Your job is to set down the stretch of entries that opens with the line containing "- Per-environment configuration" and closes with the line containing "- CSS pipeline". Keep both end lines, copy each exactly, and add nothing.

*** Supplied data ***

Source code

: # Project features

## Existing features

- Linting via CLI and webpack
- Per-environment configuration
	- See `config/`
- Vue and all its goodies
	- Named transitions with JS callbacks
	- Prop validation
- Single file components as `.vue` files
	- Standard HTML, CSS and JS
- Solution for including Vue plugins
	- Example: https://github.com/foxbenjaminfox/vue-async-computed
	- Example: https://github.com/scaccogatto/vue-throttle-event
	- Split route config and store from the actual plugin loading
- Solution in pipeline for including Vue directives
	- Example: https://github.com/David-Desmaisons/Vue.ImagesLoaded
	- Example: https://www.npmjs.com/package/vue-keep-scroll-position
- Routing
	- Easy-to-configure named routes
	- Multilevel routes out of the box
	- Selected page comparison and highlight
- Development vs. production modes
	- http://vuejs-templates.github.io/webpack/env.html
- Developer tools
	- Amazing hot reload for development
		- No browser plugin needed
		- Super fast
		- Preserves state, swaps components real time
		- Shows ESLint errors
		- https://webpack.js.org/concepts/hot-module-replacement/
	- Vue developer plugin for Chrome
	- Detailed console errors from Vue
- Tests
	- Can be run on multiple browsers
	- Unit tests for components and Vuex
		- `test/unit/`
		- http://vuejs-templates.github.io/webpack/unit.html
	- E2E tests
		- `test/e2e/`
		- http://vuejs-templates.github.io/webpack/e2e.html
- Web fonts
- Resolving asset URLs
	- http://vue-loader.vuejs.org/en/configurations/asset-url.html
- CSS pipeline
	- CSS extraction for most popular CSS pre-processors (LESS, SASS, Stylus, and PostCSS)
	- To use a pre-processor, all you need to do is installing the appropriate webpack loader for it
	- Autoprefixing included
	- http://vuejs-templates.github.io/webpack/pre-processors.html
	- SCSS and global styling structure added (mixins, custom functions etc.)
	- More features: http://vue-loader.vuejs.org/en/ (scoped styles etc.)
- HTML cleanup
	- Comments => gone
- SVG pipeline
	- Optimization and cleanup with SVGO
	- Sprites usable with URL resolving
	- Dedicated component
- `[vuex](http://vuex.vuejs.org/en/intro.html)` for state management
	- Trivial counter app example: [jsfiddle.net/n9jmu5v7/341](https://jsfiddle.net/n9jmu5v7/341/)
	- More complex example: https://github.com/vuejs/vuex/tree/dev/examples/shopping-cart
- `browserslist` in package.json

*** End of Supplied data ***

* Your solution:
- Per-environment configuration
	- See `config/`
- Vue and all its goodies
	- Named transitions with JS callbacks
	- Prop validation
- Single file components as `.vue` files
	- Standard HTML, CSS and JS
- Solution for including Vue plugins
	- Example: https://github.com/foxbenjaminfox/vue-async-computed
	- Example: https://github.com/scaccogatto/vue-throttle-event
	- Split route config and store from the actual plugin loading
- Solution in pipeline for including Vue directives
	- Example: https://github.com/David-Desmaisons/Vue.ImagesLoaded
	- Example: https://www.npmjs.com/package/vue-keep-scroll-position
- Routing
	- Easy-to-configure named routes
	- Multilevel routes out of the box
	- Selected page comparison and highlight
- Development vs. production modes
	- http://vuejs-templates.github.io/webpack/env.html
- Developer tools
	- Amazing hot reload for development
		- No browser plugin needed
		- Super fast
		- Preserves state, swaps components real time
		- Shows ESLint errors
		- https://webpack.js.org/concepts/hot-module-replacement/
	- Vue developer plugin for Chrome
	- Detailed console errors from Vue
- Tests
	- Can be run on multiple browsers
	- Unit tests for components and Vuex
		- `test/unit/`
		- http://vuejs-templates.github.io/webpack/unit.html
	- E2E tests
		- `test/e2e/`
		- http://vuejs-templates.github.io/webpack/e2e.html
- Web fonts
- Resolving asset URLs
	- http://vue-loader.vuejs.org/en/configurations/asset-url.html
- CSS pipeline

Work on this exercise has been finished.